For a Mix app without a web server, the equivalent is the shutdown option in child specs, which defaults to 5 seconds.
# In your Supervisor's child spec
children = [
%{
id: MyWorker,
start: {MyWorker, :start_link, []},
shutdown: :timer.seconds(30)
}
]
# Or with the shorthand tuple syntax
children = [
Supervisor.child_spec({MyWorker, []}, shutdown: :timer.seconds(30))
]
The Platform Layer
Your app's shutdown timeout means nothing if the platform kills you first.
Fly.io sends SIGTERM, then waits kill_timeout seconds before SIGKILL:
# fly.toml
kill_signal = 'SIGTERM'
kill_timeout = 35
Kubernetes uses terminationGracePeriodSeconds:
spec:
terminationGracePeriodSeconds: 35
Set these higher than your app timeout.
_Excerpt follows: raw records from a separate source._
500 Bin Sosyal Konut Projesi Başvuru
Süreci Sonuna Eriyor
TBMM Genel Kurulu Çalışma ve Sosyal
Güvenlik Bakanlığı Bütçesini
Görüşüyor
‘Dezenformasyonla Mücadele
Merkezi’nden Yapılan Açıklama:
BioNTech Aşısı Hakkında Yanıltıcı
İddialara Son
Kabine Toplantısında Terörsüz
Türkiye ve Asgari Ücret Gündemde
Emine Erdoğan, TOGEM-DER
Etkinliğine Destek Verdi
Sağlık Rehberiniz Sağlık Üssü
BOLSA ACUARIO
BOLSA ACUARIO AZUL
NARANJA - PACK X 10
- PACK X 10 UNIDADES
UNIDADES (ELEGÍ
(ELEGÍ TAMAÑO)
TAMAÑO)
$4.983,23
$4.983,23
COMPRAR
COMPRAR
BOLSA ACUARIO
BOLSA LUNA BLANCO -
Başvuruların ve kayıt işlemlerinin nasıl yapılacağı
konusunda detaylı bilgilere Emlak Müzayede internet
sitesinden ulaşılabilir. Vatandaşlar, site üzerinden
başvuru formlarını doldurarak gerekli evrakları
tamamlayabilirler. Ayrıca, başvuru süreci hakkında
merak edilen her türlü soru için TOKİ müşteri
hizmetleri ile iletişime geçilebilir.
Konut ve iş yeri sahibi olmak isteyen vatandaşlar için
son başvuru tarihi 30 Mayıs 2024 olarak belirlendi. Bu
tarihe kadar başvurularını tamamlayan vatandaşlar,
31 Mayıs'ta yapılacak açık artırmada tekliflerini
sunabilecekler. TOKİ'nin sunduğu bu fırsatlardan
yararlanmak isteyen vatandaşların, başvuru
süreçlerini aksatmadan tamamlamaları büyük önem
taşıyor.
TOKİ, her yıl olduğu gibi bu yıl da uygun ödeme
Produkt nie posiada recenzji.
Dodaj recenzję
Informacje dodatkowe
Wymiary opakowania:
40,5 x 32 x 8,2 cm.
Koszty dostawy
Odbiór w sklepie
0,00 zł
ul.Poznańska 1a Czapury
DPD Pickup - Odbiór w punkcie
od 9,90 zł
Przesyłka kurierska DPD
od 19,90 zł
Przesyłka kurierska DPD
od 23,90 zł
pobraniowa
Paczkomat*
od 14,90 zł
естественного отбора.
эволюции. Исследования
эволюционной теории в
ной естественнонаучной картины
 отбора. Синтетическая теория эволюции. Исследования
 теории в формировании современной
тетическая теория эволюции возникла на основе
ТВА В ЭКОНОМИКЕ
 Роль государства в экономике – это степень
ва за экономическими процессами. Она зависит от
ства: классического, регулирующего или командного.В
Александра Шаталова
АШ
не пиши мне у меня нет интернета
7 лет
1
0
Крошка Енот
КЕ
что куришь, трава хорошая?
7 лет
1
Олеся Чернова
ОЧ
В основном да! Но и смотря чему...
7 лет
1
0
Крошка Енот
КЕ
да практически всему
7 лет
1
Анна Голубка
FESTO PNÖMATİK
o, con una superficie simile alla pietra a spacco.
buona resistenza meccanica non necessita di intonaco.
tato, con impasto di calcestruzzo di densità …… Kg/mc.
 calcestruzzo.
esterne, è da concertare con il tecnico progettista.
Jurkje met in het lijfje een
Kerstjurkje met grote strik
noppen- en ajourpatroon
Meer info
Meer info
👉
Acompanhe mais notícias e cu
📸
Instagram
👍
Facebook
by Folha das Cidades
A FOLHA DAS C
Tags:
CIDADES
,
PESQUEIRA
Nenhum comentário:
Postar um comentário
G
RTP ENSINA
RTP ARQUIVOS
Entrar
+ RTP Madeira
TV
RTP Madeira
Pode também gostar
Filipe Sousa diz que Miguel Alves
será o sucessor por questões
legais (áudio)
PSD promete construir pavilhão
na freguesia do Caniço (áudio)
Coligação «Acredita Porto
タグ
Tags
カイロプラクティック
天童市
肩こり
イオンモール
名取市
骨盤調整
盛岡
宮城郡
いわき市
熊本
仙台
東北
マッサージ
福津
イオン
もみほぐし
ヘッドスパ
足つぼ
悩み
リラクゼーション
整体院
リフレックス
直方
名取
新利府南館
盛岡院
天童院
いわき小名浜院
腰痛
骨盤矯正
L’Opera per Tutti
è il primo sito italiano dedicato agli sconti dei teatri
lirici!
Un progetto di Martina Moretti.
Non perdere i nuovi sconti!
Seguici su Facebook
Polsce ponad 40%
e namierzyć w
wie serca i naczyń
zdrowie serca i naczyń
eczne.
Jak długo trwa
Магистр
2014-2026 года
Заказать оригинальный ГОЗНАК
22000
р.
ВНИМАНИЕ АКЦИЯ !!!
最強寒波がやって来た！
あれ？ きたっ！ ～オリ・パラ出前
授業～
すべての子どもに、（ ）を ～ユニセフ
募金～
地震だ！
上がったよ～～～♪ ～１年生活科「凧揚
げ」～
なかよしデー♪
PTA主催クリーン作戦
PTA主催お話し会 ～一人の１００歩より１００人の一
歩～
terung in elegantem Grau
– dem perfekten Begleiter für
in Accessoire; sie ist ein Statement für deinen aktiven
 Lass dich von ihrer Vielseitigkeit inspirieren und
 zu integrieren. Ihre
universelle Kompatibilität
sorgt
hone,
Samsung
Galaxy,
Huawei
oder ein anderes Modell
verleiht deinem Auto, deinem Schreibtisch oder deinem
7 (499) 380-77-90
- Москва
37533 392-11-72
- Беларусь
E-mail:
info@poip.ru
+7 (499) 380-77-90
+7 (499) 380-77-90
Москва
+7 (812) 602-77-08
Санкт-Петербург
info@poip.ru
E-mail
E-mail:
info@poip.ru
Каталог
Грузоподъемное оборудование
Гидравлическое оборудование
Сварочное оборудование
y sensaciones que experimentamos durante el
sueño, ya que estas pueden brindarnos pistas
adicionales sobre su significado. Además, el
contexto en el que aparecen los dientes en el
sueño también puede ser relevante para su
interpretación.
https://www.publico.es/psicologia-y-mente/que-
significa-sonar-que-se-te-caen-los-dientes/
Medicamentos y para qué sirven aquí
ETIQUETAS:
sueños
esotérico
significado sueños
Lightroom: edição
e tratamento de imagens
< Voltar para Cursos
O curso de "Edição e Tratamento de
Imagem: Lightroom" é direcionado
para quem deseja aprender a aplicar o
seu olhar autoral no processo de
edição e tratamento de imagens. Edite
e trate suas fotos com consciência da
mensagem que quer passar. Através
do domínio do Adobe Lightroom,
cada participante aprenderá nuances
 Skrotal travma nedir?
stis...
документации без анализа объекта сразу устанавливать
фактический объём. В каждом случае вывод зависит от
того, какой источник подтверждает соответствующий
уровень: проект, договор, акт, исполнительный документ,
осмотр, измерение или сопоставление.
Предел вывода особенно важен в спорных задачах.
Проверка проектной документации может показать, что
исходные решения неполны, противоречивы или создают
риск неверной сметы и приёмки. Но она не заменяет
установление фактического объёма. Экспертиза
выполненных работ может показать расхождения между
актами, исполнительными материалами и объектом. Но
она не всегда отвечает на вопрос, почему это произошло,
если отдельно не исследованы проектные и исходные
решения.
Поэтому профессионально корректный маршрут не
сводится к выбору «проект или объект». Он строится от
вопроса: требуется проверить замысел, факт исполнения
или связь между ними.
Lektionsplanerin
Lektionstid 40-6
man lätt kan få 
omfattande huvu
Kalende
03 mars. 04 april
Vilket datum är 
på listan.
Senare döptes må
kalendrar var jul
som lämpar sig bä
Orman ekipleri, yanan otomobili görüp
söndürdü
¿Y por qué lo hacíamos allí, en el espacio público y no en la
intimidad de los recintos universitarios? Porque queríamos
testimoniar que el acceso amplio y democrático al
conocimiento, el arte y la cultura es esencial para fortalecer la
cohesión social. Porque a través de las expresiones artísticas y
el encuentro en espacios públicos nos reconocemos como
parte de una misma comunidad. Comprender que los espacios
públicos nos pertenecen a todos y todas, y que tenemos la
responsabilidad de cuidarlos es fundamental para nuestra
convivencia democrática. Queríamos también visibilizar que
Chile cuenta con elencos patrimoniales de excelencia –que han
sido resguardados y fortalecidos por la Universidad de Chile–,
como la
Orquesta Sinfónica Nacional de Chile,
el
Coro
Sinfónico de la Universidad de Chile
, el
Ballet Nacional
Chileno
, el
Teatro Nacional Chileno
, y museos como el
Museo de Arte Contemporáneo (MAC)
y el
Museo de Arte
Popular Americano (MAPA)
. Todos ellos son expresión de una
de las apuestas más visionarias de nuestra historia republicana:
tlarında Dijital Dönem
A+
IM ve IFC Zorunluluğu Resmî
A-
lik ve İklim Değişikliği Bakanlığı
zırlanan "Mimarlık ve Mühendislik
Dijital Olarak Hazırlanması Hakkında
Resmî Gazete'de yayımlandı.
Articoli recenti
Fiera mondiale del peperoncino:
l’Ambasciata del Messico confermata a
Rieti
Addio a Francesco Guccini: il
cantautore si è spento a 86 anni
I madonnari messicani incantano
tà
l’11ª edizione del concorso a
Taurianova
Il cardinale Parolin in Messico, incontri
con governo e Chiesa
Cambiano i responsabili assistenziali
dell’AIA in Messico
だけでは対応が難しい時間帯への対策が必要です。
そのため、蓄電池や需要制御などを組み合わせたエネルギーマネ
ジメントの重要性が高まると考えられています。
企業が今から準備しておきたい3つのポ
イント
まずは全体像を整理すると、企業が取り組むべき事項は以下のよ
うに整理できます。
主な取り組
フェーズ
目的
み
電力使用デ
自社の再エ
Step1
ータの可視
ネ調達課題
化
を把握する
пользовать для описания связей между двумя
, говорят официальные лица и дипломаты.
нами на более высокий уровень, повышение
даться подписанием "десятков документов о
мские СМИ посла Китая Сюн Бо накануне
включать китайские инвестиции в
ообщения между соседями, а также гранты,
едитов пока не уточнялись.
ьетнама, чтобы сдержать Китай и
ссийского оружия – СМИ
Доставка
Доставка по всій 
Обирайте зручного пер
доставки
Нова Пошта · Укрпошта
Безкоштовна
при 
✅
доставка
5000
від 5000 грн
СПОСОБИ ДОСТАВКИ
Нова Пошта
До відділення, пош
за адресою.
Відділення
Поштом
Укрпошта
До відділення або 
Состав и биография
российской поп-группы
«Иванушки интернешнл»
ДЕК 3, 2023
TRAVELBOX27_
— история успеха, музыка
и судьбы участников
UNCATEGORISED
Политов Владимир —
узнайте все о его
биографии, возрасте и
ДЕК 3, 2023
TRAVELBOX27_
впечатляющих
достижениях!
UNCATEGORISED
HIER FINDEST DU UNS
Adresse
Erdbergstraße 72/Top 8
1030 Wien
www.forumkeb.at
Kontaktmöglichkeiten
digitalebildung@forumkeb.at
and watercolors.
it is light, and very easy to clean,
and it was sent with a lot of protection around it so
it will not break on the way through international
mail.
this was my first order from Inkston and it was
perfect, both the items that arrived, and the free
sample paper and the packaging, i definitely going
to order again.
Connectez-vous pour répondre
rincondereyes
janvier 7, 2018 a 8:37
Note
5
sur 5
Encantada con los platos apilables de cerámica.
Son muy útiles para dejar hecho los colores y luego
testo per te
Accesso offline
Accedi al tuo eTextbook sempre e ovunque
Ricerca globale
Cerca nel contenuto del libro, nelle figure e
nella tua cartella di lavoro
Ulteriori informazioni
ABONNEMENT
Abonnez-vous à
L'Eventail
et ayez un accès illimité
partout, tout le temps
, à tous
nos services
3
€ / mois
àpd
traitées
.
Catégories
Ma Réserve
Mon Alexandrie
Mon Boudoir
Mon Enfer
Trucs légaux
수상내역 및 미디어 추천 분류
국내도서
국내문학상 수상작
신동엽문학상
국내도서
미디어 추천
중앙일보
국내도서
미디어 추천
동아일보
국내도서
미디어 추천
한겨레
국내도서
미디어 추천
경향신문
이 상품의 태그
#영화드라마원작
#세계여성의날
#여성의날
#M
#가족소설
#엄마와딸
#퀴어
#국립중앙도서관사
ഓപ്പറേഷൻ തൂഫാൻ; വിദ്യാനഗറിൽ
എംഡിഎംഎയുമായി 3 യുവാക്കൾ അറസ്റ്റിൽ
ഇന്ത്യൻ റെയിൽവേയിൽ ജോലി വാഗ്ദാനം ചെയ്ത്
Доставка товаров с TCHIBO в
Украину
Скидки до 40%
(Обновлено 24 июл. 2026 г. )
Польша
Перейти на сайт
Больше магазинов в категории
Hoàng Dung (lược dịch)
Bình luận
We use 35 seconds for a 30-second app timeout.
Supervision Tree Ordering
Shutdown happens in reverse child order. Given:
children = [
MyApp.Repo, # 1st to start, last to stop
{Oban, config}, # 2nd to start, 2nd-to-last to stop
MyAppWeb.Endpoint # last to start, first to stop
]
This ordering is correct:
- Endpoint stops accepting HTTP requests
- Oban drains background jobs (can still write to DB)
- Repo closes database connections
If you put Repo last in the children list, it would close first during shutdown, and Oban jobs would crash.
Complete Setup
# config/config.exs
config :my_app, MyAppWeb.Endpoint,
adapter: Bandit.PhoenixAdapter,
http: [thousand_island_options: [shutdown_timeout: :timer.seconds(30)]]
config :my_app, Oban,
repo: MyApp.Repo,
queues: [default: 10],
shutdown_grace_period: :timer.seconds(30)
# fly.toml
kill_signal = 'SIGTERM'
kill_timeout = 35
Three lines of config. Zero custom code. Deploys your users won't notice.